• _Exercise details_:
Output the part of the Kent Hughes passage that starts with "In 1926, Kent" and goes on through "politics in Victoria.", copied word for word.

• _Text section_:
In 1926, Kent Hughes unsuccessfully sought Nationalist Party of Australia preselection for the newly created seat of Kew in the Victorian Legislative Assembly. He won the seat as an Independent candidate at the 1927 election, after which he joined the Nationalists. Kent Hughes soon found himself opposed to the conservative establishment, and what he considered the mediocrity of Victorian politics. He openly referred to a number of his fellow Nationalists as "boneheads" and opposition Labor Party members as "uncouth, semi-educated ill-mannered narrow-minded boors". Kent Hughes, along with his close friend and ally Robert Menzies, founded the Young Nationalists Organisation in 1929, which became an influential force in conservative politics in Victoria.

When the Nationalists came into power in Victoria in December 1928, Kent Hughes was appointed Cabinet Secretary and Government Whip but resigned his positions in July 1929, ostensibly in protest over a government subsidy to a freezing works company, but more likely in reaction to the ongoing bone headedness of his fellow parliamentarians.

Following the formation of the United Australia Party (UAP) in place of the Nationalists in 1931, Kent Hughes served in several portfolios, including Railways, Labour, Transport and Sustenance. It was as Minister for Sustenance, a portfolio designed to deal with the poverty of the Great Depression, that he became known as the "Minister for Starvation". Kent Hughes drafted legislation that became the Unemployment Relief (Administration) Bill which, when enacted in January 1933, forced the unemployed to work for the dole, and denied any form of financial assistance to women. Kent Hughes's bill has been described as the harshest piece of legislation in Australia directed towards the unemployed during the Depression.

In January 1933, Kent Hughes became embroiled in cricket's Bodyline affair. A friend of English captain Douglas Jardine from their Oxford days, Kent Hughes publicly defended Jardine's tactics of sustained short-pitched bowling against the Australian batsmen, arguing that Australia used similar tactics against England during the 1921 Ashes tour. He also criticised the protests about Jardine by Australian cricket's governing body, the Australian Cricket Board of Control, stating they were "boorish, bitter (and) insulting".

[Dataset records]
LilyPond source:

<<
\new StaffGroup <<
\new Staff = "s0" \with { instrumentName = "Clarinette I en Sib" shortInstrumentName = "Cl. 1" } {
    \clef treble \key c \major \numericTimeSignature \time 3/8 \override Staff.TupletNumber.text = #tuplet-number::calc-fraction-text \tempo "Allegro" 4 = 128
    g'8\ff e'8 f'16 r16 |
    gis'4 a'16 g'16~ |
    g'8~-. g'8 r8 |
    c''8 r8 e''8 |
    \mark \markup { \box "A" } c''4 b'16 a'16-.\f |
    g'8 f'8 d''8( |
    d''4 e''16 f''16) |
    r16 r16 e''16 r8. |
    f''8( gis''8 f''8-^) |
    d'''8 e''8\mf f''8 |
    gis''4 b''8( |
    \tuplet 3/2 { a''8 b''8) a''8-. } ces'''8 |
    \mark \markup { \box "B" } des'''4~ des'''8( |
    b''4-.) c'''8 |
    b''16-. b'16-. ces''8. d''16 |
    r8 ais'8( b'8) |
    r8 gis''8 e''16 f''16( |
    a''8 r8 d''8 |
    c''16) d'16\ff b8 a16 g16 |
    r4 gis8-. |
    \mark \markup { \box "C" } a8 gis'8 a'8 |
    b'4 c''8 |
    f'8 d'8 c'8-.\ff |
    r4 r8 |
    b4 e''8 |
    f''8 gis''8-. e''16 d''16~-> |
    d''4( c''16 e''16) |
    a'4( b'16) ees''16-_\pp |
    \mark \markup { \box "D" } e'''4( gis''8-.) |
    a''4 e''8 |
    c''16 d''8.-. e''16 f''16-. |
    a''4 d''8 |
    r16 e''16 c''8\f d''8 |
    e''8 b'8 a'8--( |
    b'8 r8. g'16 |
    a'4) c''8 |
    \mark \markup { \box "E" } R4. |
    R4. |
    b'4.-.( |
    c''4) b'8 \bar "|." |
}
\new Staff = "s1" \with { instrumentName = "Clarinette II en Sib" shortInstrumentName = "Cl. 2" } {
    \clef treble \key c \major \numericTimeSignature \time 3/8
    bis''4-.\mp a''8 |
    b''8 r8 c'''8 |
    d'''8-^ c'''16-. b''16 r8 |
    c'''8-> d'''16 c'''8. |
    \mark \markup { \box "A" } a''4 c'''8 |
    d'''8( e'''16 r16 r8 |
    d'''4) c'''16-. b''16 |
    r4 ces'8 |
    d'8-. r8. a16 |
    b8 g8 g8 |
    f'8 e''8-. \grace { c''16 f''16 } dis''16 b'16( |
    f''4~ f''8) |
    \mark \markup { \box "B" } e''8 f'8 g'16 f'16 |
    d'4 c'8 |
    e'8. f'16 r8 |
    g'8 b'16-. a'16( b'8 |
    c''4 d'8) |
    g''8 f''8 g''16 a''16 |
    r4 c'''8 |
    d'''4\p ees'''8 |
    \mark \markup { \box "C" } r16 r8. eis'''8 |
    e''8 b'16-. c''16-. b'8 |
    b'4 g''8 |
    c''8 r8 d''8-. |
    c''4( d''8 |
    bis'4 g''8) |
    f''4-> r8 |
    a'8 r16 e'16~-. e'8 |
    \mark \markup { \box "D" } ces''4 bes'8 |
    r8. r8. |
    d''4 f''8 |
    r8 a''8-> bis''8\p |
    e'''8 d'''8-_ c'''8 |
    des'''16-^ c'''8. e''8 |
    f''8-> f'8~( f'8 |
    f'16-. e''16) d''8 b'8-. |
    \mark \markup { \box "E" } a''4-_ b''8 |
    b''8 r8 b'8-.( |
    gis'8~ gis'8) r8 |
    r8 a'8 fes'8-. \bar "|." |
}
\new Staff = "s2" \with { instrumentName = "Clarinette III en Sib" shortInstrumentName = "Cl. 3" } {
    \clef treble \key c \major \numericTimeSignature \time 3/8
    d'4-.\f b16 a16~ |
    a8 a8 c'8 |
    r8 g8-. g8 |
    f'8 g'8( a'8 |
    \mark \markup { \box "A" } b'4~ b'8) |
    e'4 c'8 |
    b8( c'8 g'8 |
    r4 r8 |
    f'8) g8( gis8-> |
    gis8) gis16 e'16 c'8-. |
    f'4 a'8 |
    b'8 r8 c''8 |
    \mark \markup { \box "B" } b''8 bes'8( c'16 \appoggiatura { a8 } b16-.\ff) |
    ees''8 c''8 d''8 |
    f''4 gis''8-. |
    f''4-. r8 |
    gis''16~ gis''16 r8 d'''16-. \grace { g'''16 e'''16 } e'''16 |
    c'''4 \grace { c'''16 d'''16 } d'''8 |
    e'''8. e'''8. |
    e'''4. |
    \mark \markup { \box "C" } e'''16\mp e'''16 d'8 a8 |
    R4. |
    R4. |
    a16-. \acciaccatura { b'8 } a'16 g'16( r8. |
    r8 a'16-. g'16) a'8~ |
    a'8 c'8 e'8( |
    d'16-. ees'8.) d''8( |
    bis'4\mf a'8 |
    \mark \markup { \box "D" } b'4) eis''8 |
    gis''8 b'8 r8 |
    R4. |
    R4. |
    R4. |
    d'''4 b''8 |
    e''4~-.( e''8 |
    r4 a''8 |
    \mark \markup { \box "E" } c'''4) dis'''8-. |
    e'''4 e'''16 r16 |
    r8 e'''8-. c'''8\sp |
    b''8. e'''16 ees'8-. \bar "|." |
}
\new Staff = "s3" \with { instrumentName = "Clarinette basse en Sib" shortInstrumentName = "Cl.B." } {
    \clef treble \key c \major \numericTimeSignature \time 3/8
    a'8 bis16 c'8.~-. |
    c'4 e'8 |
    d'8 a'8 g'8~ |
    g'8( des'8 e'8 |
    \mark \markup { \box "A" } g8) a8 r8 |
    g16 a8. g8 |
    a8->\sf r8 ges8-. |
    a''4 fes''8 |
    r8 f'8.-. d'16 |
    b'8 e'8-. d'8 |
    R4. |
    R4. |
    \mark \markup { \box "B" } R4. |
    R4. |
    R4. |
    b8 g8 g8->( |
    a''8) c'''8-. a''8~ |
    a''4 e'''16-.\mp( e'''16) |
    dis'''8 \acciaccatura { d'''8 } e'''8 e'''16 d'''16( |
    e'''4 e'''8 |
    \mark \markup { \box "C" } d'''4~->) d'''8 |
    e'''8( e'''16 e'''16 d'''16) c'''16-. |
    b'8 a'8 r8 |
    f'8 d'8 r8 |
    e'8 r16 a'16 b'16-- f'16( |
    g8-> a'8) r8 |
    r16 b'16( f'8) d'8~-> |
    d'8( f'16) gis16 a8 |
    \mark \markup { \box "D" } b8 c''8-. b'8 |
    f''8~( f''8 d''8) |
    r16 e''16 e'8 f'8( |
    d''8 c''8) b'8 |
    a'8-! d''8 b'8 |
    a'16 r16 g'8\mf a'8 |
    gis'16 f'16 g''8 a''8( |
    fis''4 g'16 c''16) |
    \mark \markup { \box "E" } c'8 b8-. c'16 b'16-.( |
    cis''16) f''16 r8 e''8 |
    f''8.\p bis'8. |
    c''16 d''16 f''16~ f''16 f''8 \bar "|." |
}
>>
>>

• _Response_:
In 1926, Kent Hughes unsuccessfully sought Nationalist Party of Australia preselection for the newly created seat of Kew in the Victorian Legislative Assembly. He won the seat as an Independent candidate at the 1927 election, after which he joined the Nationalists. Kent Hughes soon found himself opposed to the conservative establishment, and what he considered the mediocrity of Victorian politics. He openly referred to a number of his fellow Nationalists as "boneheads" and opposition Labor Party members as "uncouth, semi-educated ill-mannered narrow-minded boors". Kent Hughes, along with his close friend and ally Robert Menzies, founded the Young Nationalists Organisation in 1929, which became an influential force in conservative politics in Victoria.